I am a 51-year-old professor named Lianne McTavish who receives as much satisfaction from working out at the gym as from publishing my academic research. About eight years ago, I decided to combine my two primary identities (scholar/gym rat) to create "Feminist Figure Girl," a fictional character who both analyzes and participates in bodybuilding. I competed in my first figure show in June of 2011, and then wrote a book inspired by the process, published by SUNY Press in February 2015. In this blog I will write about and consider my ongoing research on the body, while regularly making fun of myself. I recommend that you start reading my first post from August 2010 (available on the home page), instead of backwards from the most recent one, in order to get the full FFG effect.

9 thoughts on “Food Porn

  1. You can get most Italian food necessities, including pan forte stuff, at the Italian Centre. My fridge is bare – I am forcing water and coffee. But after surviving the Sistine Chapel (I believe I had the actual experience of one of the levels of hell in that space) I am totally happy to be back in spacious, quiet, underpopulated Alberta 🙂 Will send flickr info to share with class soon –

    aesp

    • Thanks! Yes the Sistine can be incredibly unpleasant. Hope you enjoyed the Raphael frescoes as you dashed toward it. I am going back to gaze at the Fra Angelico tomorrow before heading back to Rome.

  2. I’m eating clean as hell right now and I deeply thank you for this food porn. I think. Sometimes I suspect food porn is a catalyst for the muscle tic that has developed in my left posterior delt. Sometimes I think my body has come up with suppressed, passive-aggressive ways of protesting the clean diet. Sometimes…

      • I WAS thinking about training for figure competition but decided to compete in the 114 pound weight class in powerlifting. My training has since shifted and I LOVE doing it.

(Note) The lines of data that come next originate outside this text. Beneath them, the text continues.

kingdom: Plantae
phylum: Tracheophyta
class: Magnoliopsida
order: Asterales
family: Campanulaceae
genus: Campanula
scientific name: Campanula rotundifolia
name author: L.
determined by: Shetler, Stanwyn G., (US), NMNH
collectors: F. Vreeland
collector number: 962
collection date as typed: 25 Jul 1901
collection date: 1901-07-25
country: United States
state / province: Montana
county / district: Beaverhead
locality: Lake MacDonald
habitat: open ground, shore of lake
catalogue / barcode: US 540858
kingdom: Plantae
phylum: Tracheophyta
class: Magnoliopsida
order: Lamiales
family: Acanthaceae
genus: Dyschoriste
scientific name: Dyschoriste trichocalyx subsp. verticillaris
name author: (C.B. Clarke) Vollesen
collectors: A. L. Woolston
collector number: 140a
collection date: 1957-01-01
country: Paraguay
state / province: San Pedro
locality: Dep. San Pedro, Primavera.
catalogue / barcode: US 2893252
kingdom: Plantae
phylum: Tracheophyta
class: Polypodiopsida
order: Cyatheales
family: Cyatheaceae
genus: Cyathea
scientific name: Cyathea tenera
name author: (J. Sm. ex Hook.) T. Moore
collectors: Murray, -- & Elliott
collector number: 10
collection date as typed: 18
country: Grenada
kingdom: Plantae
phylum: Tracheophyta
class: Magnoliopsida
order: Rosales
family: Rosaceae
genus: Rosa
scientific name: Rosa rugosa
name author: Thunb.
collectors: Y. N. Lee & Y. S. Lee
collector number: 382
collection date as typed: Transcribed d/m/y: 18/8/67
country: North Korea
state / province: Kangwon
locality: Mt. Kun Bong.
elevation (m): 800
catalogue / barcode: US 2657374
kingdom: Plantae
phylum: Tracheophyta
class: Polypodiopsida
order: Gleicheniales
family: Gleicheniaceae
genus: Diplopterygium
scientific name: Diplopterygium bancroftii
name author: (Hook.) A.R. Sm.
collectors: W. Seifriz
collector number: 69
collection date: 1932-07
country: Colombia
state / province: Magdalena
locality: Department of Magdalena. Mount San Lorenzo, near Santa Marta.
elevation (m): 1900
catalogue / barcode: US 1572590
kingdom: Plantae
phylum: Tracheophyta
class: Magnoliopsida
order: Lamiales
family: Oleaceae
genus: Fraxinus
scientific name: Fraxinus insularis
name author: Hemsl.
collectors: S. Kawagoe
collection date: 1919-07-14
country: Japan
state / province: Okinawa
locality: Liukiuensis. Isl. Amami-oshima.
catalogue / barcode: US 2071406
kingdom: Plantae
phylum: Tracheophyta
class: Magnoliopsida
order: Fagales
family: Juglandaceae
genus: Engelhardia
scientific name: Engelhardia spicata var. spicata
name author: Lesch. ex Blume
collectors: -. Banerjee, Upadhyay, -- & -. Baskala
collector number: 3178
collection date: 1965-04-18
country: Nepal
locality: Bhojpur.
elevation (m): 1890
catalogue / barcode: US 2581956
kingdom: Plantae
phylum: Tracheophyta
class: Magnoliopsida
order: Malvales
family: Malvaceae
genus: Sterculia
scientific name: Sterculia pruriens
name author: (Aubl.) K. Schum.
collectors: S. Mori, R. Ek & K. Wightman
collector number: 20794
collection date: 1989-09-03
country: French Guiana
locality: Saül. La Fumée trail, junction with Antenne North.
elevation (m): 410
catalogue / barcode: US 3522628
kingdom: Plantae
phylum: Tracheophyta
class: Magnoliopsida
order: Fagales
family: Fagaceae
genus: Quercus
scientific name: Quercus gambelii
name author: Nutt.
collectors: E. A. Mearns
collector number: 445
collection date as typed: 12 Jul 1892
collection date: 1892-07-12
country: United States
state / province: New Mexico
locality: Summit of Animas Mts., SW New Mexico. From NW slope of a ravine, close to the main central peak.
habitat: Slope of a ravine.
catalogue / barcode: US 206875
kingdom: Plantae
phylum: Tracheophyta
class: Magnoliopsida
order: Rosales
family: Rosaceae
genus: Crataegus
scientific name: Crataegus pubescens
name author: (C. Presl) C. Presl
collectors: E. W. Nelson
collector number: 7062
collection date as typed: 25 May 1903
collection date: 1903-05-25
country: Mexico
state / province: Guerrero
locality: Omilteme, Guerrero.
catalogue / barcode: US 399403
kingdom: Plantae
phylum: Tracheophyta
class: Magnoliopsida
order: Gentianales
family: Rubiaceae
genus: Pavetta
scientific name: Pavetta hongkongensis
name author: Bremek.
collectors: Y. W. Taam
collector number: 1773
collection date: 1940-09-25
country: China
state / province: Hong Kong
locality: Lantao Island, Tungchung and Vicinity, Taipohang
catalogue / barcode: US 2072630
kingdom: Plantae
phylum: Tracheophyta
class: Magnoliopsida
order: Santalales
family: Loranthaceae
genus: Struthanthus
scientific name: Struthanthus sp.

      • That is the coolest decision ever! If you want to write a guest blog about power lifting, please let me know! I did six weeks of ‘power lifting’ (sort of) during my contest prep, and I freakin’ loved it. I have too many impairments to pursue it…

      • THAT would be amazing. I may contact you about this in the future. My first meet is in July; training is going pretty well so far, I’m actually slightly more concerned about competition anxiety/psychological issues related to doing this in front of a lot of people as opposed to the physical aspect of it.